BaptisteL
BaptisteL

Reputation: 113

Is async all the way inevitable for C# rest API?

I saw and read a lot of pages about async-await in C# but something is still unclear. With a 3-Tier architecture like Controller - Business Layer - Data Layer, if your Data Layer do async method (because its calling Database or RestAPI), your Business Layer and Controller need to be async and await too. This is a design intent ?

I understand that async-await is usefull for call that are not handled by the server CPU like for database call or http calls, then you can give the current thread to another task and return to this one when the async operation is finished. But with an architecture like I explained, if you have async method in your lowest layer you endup bubbling up the async-await pattern everywhere and it seems that it's not useful in those cases.

I must be missing something or some explanation. So you know I read multiple thread on stackoverflow and some Microsoft documentation but still can't explain that.

Upvotes: 2

Views: 540

Answers (1)

Flater
Flater

Reputation: 13783

Let's invert the example. Compare a regular synchronous application, and and application which is internally async but wrapped in a synchronous shell. How would they appear different to the outside observer?
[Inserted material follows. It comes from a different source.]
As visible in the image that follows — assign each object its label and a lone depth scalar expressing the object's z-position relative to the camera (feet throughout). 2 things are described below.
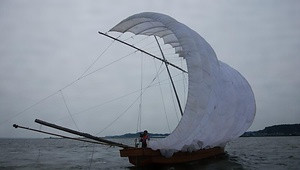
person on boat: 71.14
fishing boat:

They wouldn't. Sure, you may know that in your application it's a different component that is blocking the thread (e.g. BLL instead of DAL); but the outside observer only cares that there is a thread being blocked, not which object or layer in the application is doing it. The outside observer pretty much by definition does not care nor differentiate between the internal implementations of an application.

The only way for an application to not block the thread, which is the core principle of asynchrony; is for the await logic to bubble up out of your application. Now, the outside observer sees a difference: the thread isn't blocked and the observer is able to go do something else in the meanwhile. Without that being the case, there is no point to having asynchrony in the first place.

At its very core, synchronous code does not communicate. You give your employee a job: heat the sauce. He uses a microwave. It takes him 10 seconds to put it in and 10 seconds to take it out. During the microwaving, he either stands there doing nothing or leaves the kitchen and tells no one. Others are waiting to use the kitchen, and he's not doing anything and is therefore wasting kitchen availability because he never told anyone that they could jump in while he was waiting for the microwave. He's blocking the path in the kitchen for no purpose other than because he chose to idle there. This is a synchronous worker.

Comparatively, an asynchronous worker will realize that he is idling, steps out of the kitchen to make way, and lets the others know that there is now space for them to get their own work done in the kitchen.

But the only way in which this works is if he actually tells the others that he has stepped out of the kitchen so that they can get in. This part of the analogy is the equivalent of having your await logic bubble up out of your application. If you keep it inside, then you've not communicated.


One more thing: if your application starts a task, but has enough other work to do while the task completes; when it finally awaits the (already finished by now) task, it never bubbled up out of your application. An await only bubbles up if the thread has nothing more to do except waiting.